The National Food Crime Unit's new chief, Darren Davies, wants to see firms that fraudulently use cheaper substitutes criminally prosecuted.

Food fraud rarely makes the news. The last major one was the 2013 horsemeat scandal. Goods prone to substitution also include olive oil and coffee.

Currently, only a handful of companies are prosecuted each year.

Typically, fraudsters mislabel cheap products as premium - such as horse meat for beef - or pad out a pure product with a cheaper alternative.

Fish, grains, honey, coffee, tea, spices, wine, certain fruit juices, milk and meat are the mostly commonly subject to fraud, according to a list drawn up by the EU Committee on the Environment, Public Health and Food Safety.

Another common substitution is expensive organic food being replaced by cheaper non-organic ingredients.

Health risks

The National Food Crime Unit is the Food Standards Agency (FSA)'s criminal investigation unit.

Darren Davis told BBC 5 live's Wake Up To Money programme: "This is crime. We will be working with colleagues in different law enforcement sectors and local authorities initially to raid business premises and other locations where they are engaging in the most serious types of food crime."

Mr Davies intends to prioritise fraudsters who put customer health at risk: "Clearly we will be far more concerned when that fraud or that adulteration of a food product has real, physical harm and risk of harm to people, particularly the vulnerable like people who have allergies."

Image caption,

Coffee is another product prone to fraud

Sian Edmunds, a partner at law firm Burges-Salmon, who specialises in food and drink regulation, told the BBC: "There are potentially very serious safety issues.

"I had a case recently involving the supplier of a pesto product. Pesto is normally made with pine nuts but in this product the pine-nuts had been replaced with peanuts, which is a cheaper product but of course is one of the major allergens.

"There are not just issues around giving the consumer something that they weren't expecting but also about the risk of causing serious harm to consumers as well."

Chris Elliott, professor of food safety at Queen's University Belfast and the founder of the Institute for Global Food Security, says that he sees "probably two, certainly less than five" prosecutions for food fraud reported in the UK each year.

Improvements

While the risk to health is the most serious issue, there are also significant financial costs associated with food fraud.

Research carried out last year by NFU Mutual suggested that it costs the UK food and drink industry up to £12bn a year.

That is partly due to overpayments for lesser ingredients, but also reflects the impact of unfair competition and the reputational damage when firms are revealed to have been unwitting participants in food fraud.

For consumers, there is good and bad news.
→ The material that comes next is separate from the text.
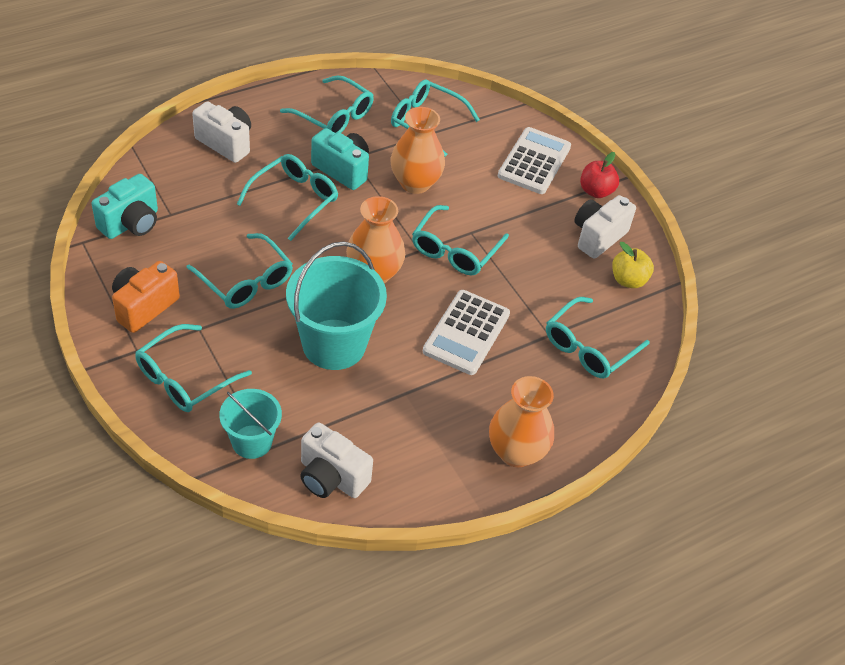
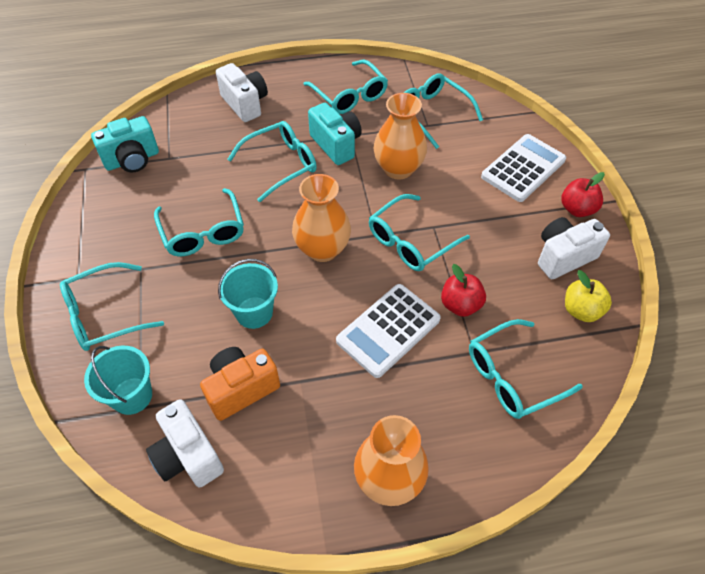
camera: 25 degrees right, 5 degrees up
(144, 307) = (104, 237): orange camera -> orange camera (241, 389)
(334, 344) = (254, 312): turquoise bucket -> turquoise bucket, size x0.58
(522, 297) = (460, 305): none -> red apple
Prof Elliott led the government review into food fraud after the horsemeat scandal and says that supermarkets have vastly improved their supply chains.

"If you are buying from major UK retailers then you can feel pretty safe because an enormous amount of work has been done since 2014 in terms of retailers getting on top of those people who cheat. Big retailers have a phenomenal testing process in place."

However, he added that food chains were now so complicated that a jar of pesto in a supermarket could have had 40 or 50 different businesses involved in its production and distribution.